From the entries below, report how many lines contain the string "spacing". Only the number is wanted.
___ Given data ___
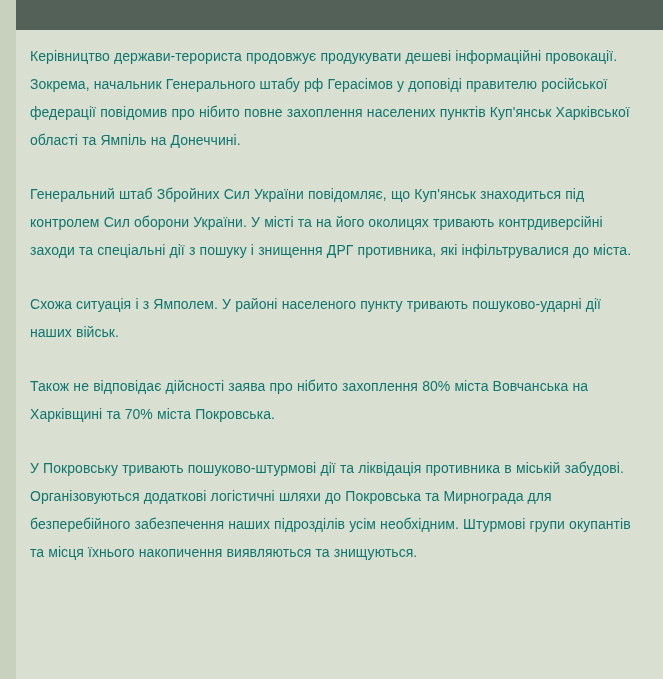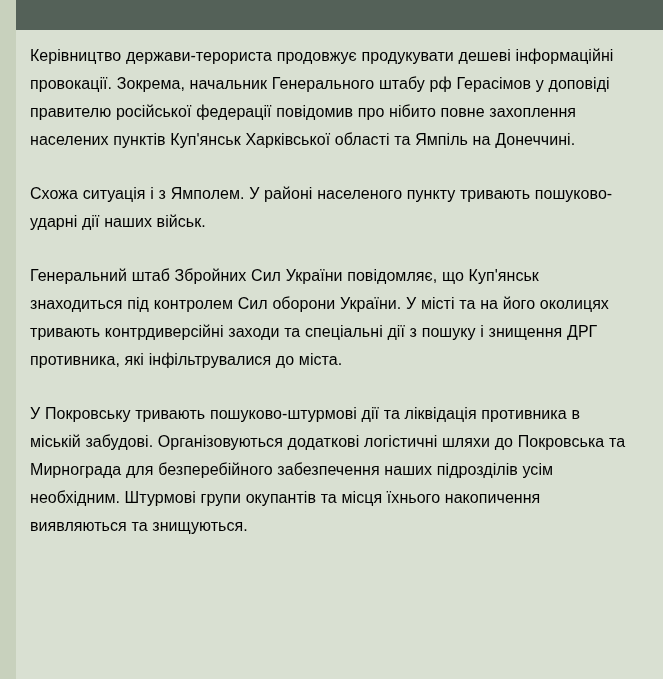--- a/index.html
+++ b/index.html
@@ -41,38 +41,39 @@
     left: 16px;
     top: 30px;
     right: 0;
     bottom: 0;
     padding: 12px 28px 10px 14px;
     box-sizing: border-box;
     background: #d9e0d2;
   }
   p.para {
     margin: 0 0 26px 0;
-    font-size: 16px;
+    font-size: 14px;
     line-height: 28px;
-    color: #000000;
+    color: #0f766e;
     letter-spacing: 0.05px;
     word-spacing: 0.2px;
   }
   p.para:last-child {
     margin-bottom: 7px;
   }
 </style>
 </head>
 <body>
 
 <div id="page">
 
   <div class="left-bar"></div>
   <div class="top-strip"></div>
 
   <div class="content">
     <p class="para">Керівництво держави-терориста продовжує продукувати дешеві інформаційні провокації. Зокрема, начальник Генерального штабу рф Герасімов у доповіді правителю російської федерації повідомив про нібито повне захоплення населених пунктів Куп'янськ Харківської області та Ямпіль на Донеччині.</p>
+    <p class="para">Генеральний штаб Збройних Сил України   повідомляє, що Куп'янськ знаходиться під контролем Сил оборони України. У місті та на його околицях тривають контрдиверсійні заходи та спеціальні дії з пошуку і знищення ДРГ противника, які інфільтрувалися до міста.</p>
     <p class="para">Схожа ситуація і з Ямполем. У районі населеного пункту тривають пошуково-ударні дії наших військ.</p>
-    <p class="para">Генеральний штаб Збройних Сил України   повідомляє, що Куп'янськ знаходиться під контролем Сил оборони України. У місті та на його околицях тривають контрдиверсійні заходи та спеціальні дії з пошуку і знищення ДРГ противника, які інфільтрувалися до міста.</p>
+    <p class="para">Також не відповідає дійсності заява про нібито захоплення 80% міста Вовчанська на Харківщині та 70% міста Покровська.</p>
     <p class="para">У Покровську тривають пошуково-штурмові дії та ліквідація противника в міській забудові. Організовуються додаткові логістичні шляхи до Покровська та Мирнограда для безперебійного забезпечення наших підрозділів усім необхідним. Штурмові групи окупантів та місця їхнього накопичення виявляються та знищуються.</p>
   </div>
 
 </div>
 
 </body></html>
___
Result — 2